▶ **Instruction**: Please transcribe exactly, and only, the lines of the data below between the line holding "smartphone: present [322,304,402,336]" and the line holding "wall art: none [1147,140,1341,332]", inclusive.

/---

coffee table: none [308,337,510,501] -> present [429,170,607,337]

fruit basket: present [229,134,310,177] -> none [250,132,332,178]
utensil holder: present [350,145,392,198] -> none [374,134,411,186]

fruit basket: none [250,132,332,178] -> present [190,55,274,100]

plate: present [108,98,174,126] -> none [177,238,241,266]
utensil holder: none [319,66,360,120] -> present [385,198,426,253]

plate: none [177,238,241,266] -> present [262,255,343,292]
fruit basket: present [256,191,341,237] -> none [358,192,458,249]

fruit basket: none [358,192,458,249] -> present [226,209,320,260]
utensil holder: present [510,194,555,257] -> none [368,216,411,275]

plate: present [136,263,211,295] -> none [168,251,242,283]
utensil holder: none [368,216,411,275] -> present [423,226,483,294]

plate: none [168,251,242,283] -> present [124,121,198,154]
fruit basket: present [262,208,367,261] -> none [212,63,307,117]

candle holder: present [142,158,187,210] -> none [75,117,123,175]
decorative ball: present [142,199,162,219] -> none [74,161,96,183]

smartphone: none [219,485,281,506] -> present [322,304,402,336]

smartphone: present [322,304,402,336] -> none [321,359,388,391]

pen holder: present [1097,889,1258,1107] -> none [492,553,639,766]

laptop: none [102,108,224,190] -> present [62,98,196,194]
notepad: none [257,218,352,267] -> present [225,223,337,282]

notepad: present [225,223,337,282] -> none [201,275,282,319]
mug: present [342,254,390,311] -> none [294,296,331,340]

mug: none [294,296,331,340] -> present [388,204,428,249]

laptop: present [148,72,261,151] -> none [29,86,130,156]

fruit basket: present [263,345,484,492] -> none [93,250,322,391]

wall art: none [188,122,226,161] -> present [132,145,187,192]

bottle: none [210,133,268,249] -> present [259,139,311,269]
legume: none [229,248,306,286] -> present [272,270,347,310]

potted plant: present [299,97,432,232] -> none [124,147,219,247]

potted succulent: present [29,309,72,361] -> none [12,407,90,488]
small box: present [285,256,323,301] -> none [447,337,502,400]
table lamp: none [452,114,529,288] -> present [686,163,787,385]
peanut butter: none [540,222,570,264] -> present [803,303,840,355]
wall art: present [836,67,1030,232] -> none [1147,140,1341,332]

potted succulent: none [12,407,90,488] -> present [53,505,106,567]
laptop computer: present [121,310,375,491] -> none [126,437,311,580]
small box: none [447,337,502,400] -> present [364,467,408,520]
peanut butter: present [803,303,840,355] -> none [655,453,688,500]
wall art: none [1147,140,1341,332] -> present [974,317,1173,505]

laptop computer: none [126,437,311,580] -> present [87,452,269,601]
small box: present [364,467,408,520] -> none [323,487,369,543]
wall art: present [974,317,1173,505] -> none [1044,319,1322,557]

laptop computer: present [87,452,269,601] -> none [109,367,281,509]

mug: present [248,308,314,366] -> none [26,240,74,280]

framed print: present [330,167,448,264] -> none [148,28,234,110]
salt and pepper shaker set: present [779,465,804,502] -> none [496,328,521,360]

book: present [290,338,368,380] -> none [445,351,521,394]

\---

▶ **Result of the task**:
smartphone: present [322,304,402,336] -> none [321,359,388,391]

pen holder: present [1097,889,1258,1107] -> none [492,553,639,766]

laptop: none [102,108,224,190] -> present [62,98,196,194]
notepad: none [257,218,352,267] -> present [225,223,337,282]

notepad: present [225,223,337,282] -> none [201,275,282,319]
mug: present [342,254,390,311] -> none [294,296,331,340]

mug: none [294,296,331,340] -> present [388,204,428,249]

laptop: present [148,72,261,151] -> none [29,86,130,156]

fruit basket: present [263,345,484,492] -> none [93,250,322,391]

wall art: none [188,122,226,161] -> present [132,145,187,192]

bottle: none [210,133,268,249] -> present [259,139,311,269]
legume: none [229,248,306,286] -> present [272,270,347,310]

potted plant: present [299,97,432,232] -> none [124,147,219,247]

potted succulent: present [29,309,72,361] -> none [12,407,90,488]
small box: present [285,256,323,301] -> none [447,337,502,400]
table lamp: none [452,114,529,288] -> present [686,163,787,385]
peanut butter: none [540,222,570,264] -> present [803,303,840,355]
wall art: present [836,67,1030,232] -> none [1147,140,1341,332]

potted succulent: none [12,407,90,488] -> present [53,505,106,567]
laptop computer: present [121,310,375,491] -> none [126,437,311,580]
small box: none [447,337,502,400] -> present [364,467,408,520]
peanut butter: present [803,303,840,355] -> none [655,453,688,500]
wall art: none [1147,140,1341,332] -> present [974,317,1173,505]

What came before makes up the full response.